AGROGON verlängerte meinen Vertrag anfänglich jeweils mit Handkuss und ich war motiviert, weiterzuarbeiten, um meinen Beitrag zur Erhaltung der Nutzpflanzen zu leisten. Doch mit jedem weiteren Jahr wuchsen die Anforderungen und die Mittel nahmen gleichzeitig ab. Unser Auftrag wurde immer ökonomisierter und der Einfluss auswärtiger Players nahm merklich zu. Auf einmal sollten wir uns ausschliesslich auf InVitro, Aeroponik und Hydroponik konzentrieren und die Feldversuche vollständig sein lassen. Der Anteil der Bioinformatik nahm zu und die Handarbeit galt auf einmal als überholt. Es schien mir auf einmal, als hätte ich nur noch die Gestur meines bionetischen Computers in der Hand. Meine Kolleg*innen fielen diese Entwicklungen nicht negativ auf. Die wenigsten von ihnen hatten jemals etwas anderes erlebt als plastifizierte Bäume, virtuelle Ferien und synthetisierte Lebensmittel. Plötzlich kamen Erinnerungen an meine Heimat in mir hoch. Meine Hände, die in der ockerfarbenen Erde eines Feldes nach Regenwürmer suchen. Die Schärfe einer echten Zwiebel. Das blütenweisse Netela meiner Mutter aus echter Baumwolle. Manchmal, wenn ich schlaflos im Bett lag und der Geruch des sauren Regens, der auf dem heissen Asphalt verdampfte durch das offene Fenster eindrang, versuchte ich mir vorzustellen, wie es sein würde, in Äthiopien zu sein und die Arbeit meiner Mutter mithilfe der neusten Technologie wieder aufzunehmen. Aber dafür war es nun zu spät.

2062 schliesslich wurden wir beauftragt (oder sollte ich sagen, gezwungen) für das 100-jährige Jubiläum des Eurovision Song Contest Blumen herzustellen. Die zierlichen Blütenpflanzen kosteten ein Vermögen und würden keinen Tag länger als das Sendedatum überleben, aber für die grösste Show des Jahres war den Organisatoren kein Aufwand zu gross. Unabhängig wie unangemessen mir diese Ablenkung von meiner Forschung erschien, die Schönheit der Blumen war atemberaubend. Aber dann schlug es bei mir ein wie eine Bombe: die Blumen blühten zwar, aber sie rochen nicht mehr.

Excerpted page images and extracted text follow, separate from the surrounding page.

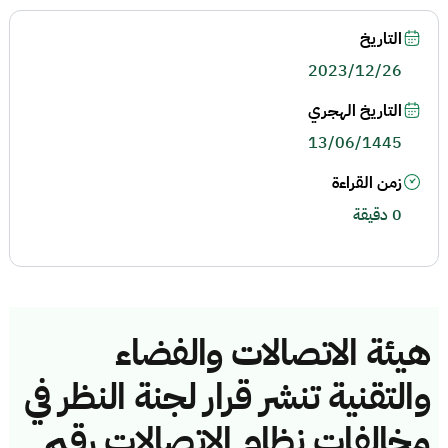
التاريخ
2023/12/26
التاريخ الهجري
13/06/1445
زمن القراءة
0 دقيقة
هيئة الاتصالات والفضاء
والتقنية تنشر قرار لجنة النظر في
مخالفات نظام الاتصالات رقم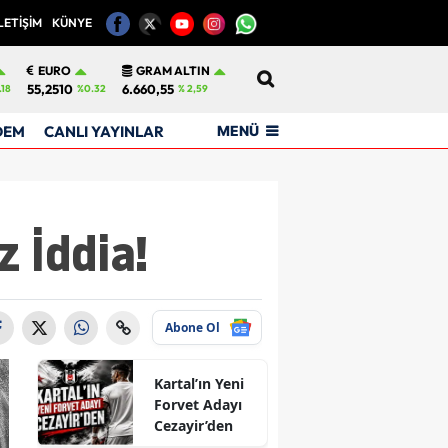
LETİŞİM
KÜNYE
12
EURO
GRAM ALTIN
55,2510
6.660,55
.18
%0.32
% 2,59
MENÜ
DEM
CANLI YAYINLAR
 İddia!
Abone Ol
Kartal’ın Yeni
Forvet Adayı
Cezayir’den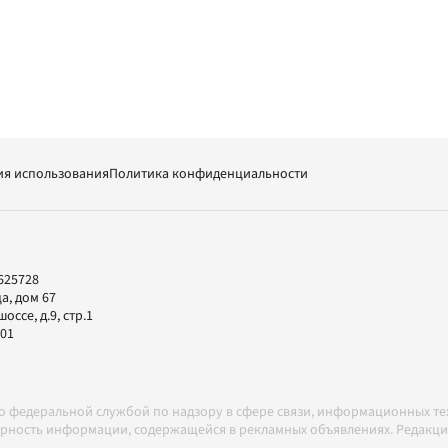
ия использования
Политика конфиденциальности
625728
а, дом 67
ссе, д.9, стр.1
-01
но федеральной службой по надзору в сфере связи, информационных т
товерность информации, содержащейся в рекламных объявлениях. Редак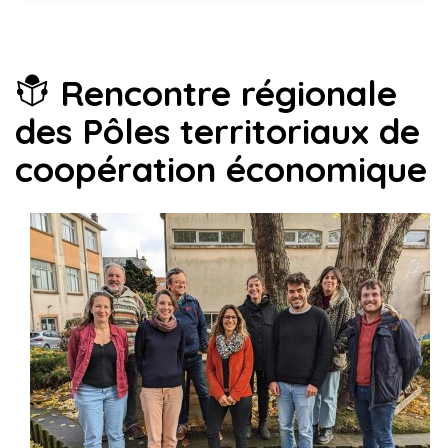
Rencontre régionale
des Pôles territoriaux de
coopération économique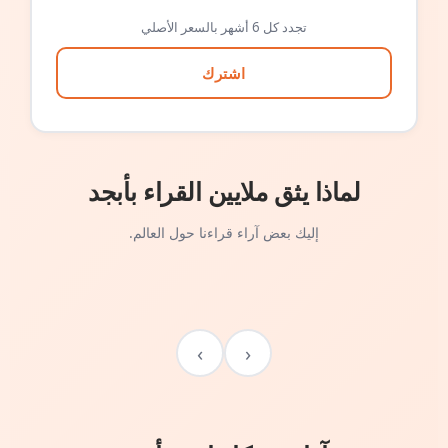
تجدد كل 6 أشهر بالسعر الأصلي
اشترك
لماذا يثق ملايين القراء بأبجد
إليك بعض آراء قراءنا حول العالم.
›
‹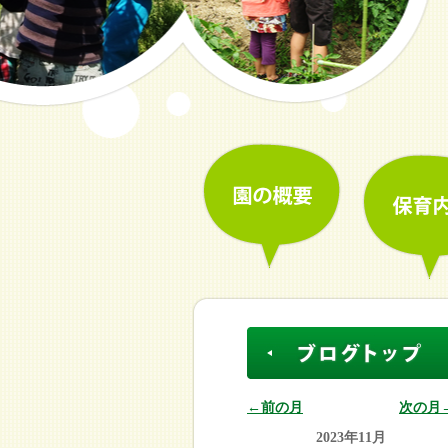
←前の月
次の月
2023年11月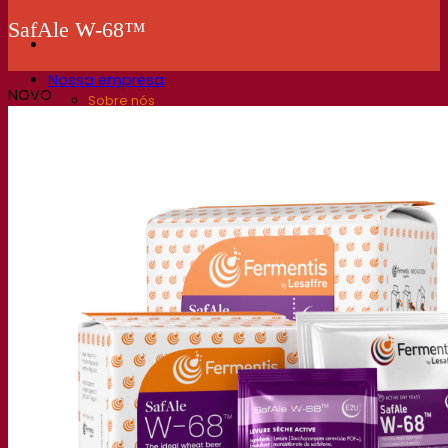
SafAle W-68™
Nossa empresa
NOVO
Sobre nós
Especialista em fermentação
O Campus Fermentis
Uma equipe apaixonada
Apoiando a criatividade
Grupo Lesaffre
Pesquisa e desenvolvimento
Levedura Superior da Fermentis
Caracterização do produto
Desenvolvimento de produto
Nossas marcas
E2U™ – Easy To Use
SafYeast™
All In 1™
Fermentis Academy™
Outros serviços
Fabricação sob encomenda
Degustações de bebidas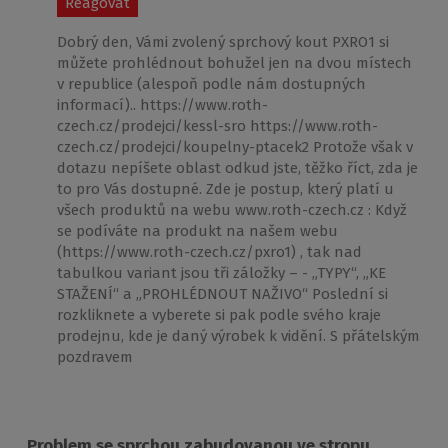
Reagovat
Dobrý den, Vámi zvolený sprchový kout PXRO1 si
můžete prohlédnout bohužel jen na dvou místech
v republice (alespoň podle nám dostupných
informací).. https://www.roth-
czech.cz/prodejci/kessl-sro https://www.roth-
czech.cz/prodejci/koupelny-ptacek2 Protože však v
dotazu nepíšete oblast odkud jste, těžko říct, zda je
to pro Vás dostupné. Zde je postup, který platí u
všech produktů na webu www.roth-czech.cz : Když
se podíváte na produkt na našem webu
(https://www.roth-czech.cz/pxro1) , tak nad
tabulkou variant jsou tři záložky – - „TYPY“, „KE
STAŽENÍ“ a „PROHLÉDNOUT NAŽIVO“ Poslední si
rozkliknete a vyberete si pak podle svého kraje
prodejnu, kde je daný výrobek k vidění. S přátelským
pozdravem
Problem se sprchou zabudovanou ve stropu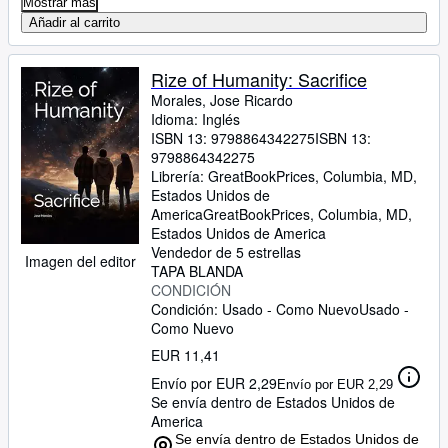
Mostrar más
Añadir al carrito
Rize of Humanity: Sacrifice
Morales, Jose Ricardo
Idioma: Inglés
ISBN 13:
9798864342275
ISBN 13:
9798864342275
Librería:
GreatBookPrices, Columbia, MD,
Estados Unidos de
America
GreatBookPrices
,
Columbia, MD,
Estados Unidos de America
Vendedor de 5 estrellas
Imagen del editor
TAPA BLANDA
CONDICIÓN
Condición: Usado - Como Nuevo
Usado -
Como Nuevo
EUR 11,41
Envío por EUR 2,29
Envío por EUR 2,29
Se envía dentro de Estados Unidos de
America
Se envía dentro de Estados Unidos de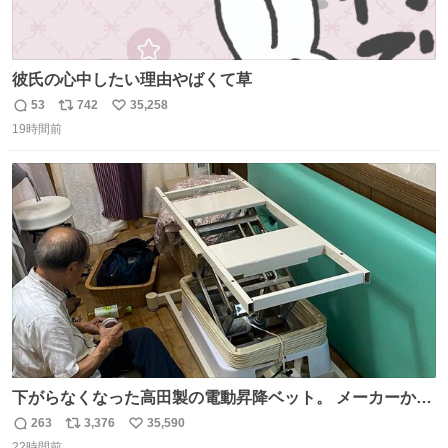
彼氏の心中したい理由やばくて草
53
742
35,258
返
リ
い
19時間前
信
ポ
い
数
ス
ね
ト
数
数
下がらなくなった高田製の電動昇降ベット。 メーカーから
は、完全に見放されたんですが、 見事に85歳の父が治しま
263
3,376
35,590
返
リ
い
した。 うちの父は、トヨタカローラのボディをオート生産
22時間前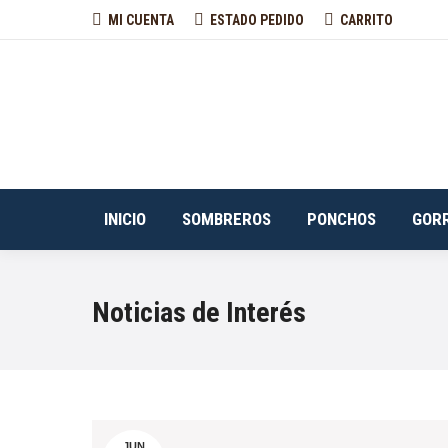
MI CUENTA
ESTADO PEDIDO
CARRITO
INICIO
SOMBREROS
PONCHOS
GOR
Noticias de Interés
JUN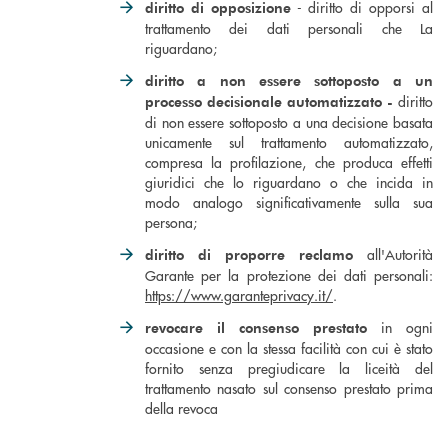
- diritto di opporsi al
diritto di opposizione
trattamento dei dati personali che La
riguardano;
diritto a non essere sottoposto a un
diritto
processo decisionale automatizzato -
di non essere sottoposto a una decisione basata
unicamente sul trattamento automatizzato,
compresa la profilazione, che produca effetti
giuridici che lo riguardano o che incida in
modo analogo significativamente sulla sua
persona;
all'Autorità
diritto di proporre reclamo
Garante per la protezione dei dati personali:
https://www.garanteprivacy.it/
.
in ogni
revocare il consenso prestato
occasione e con la stessa facilità con cui è stato
fornito senza pregiudicare la liceità del
trattamento nasato sul consenso prestato prima
della revoca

Hatte meine Mutter recht? Haben wir uns von der Natur entfremdet? Wir haben die Nutzpflanzen so lange nach unseren Vorstellungen und Wünschen geformt, dass sie nicht mehr wiedererkennbar sind. Kein Wunder, gehen sie zugrunde. Aber dennoch: Die Synthetisierung, die Digitalisierung, die Technologisierung, die Objektivierung der Natur wird uns zur Lösung führen. Wir sprechen vielleicht nicht mehr die Sprache der Natur, aber deshalb werden wir als Menschheit nicht untergehen. Die Chromosynthese hatte die Wissenschaft überrascht und entzieht sich immer noch einer eindeutigen Erklärung. Fakt ist: wir leben nicht mehr auf einem grünen Planeten, sondern auf einem roten. Der Hunger in der Welt nimmt immer noch zu und die Erwartungen, an die Hubs, dass sie eine Lösung für die Nutzpflanzenkrise finden, steigt ins Unermessliche. Es ist jetzt höchste Zeit, dass ich meine einzigartigen Fähigkeiten dort anwende, wo ich die grösste Wirkung entfalten kann. Ich setzte mich deshalb bei AGROGON dafür ein, mich für die Position der Crop-Scientist für Project Solanum zu besetzen.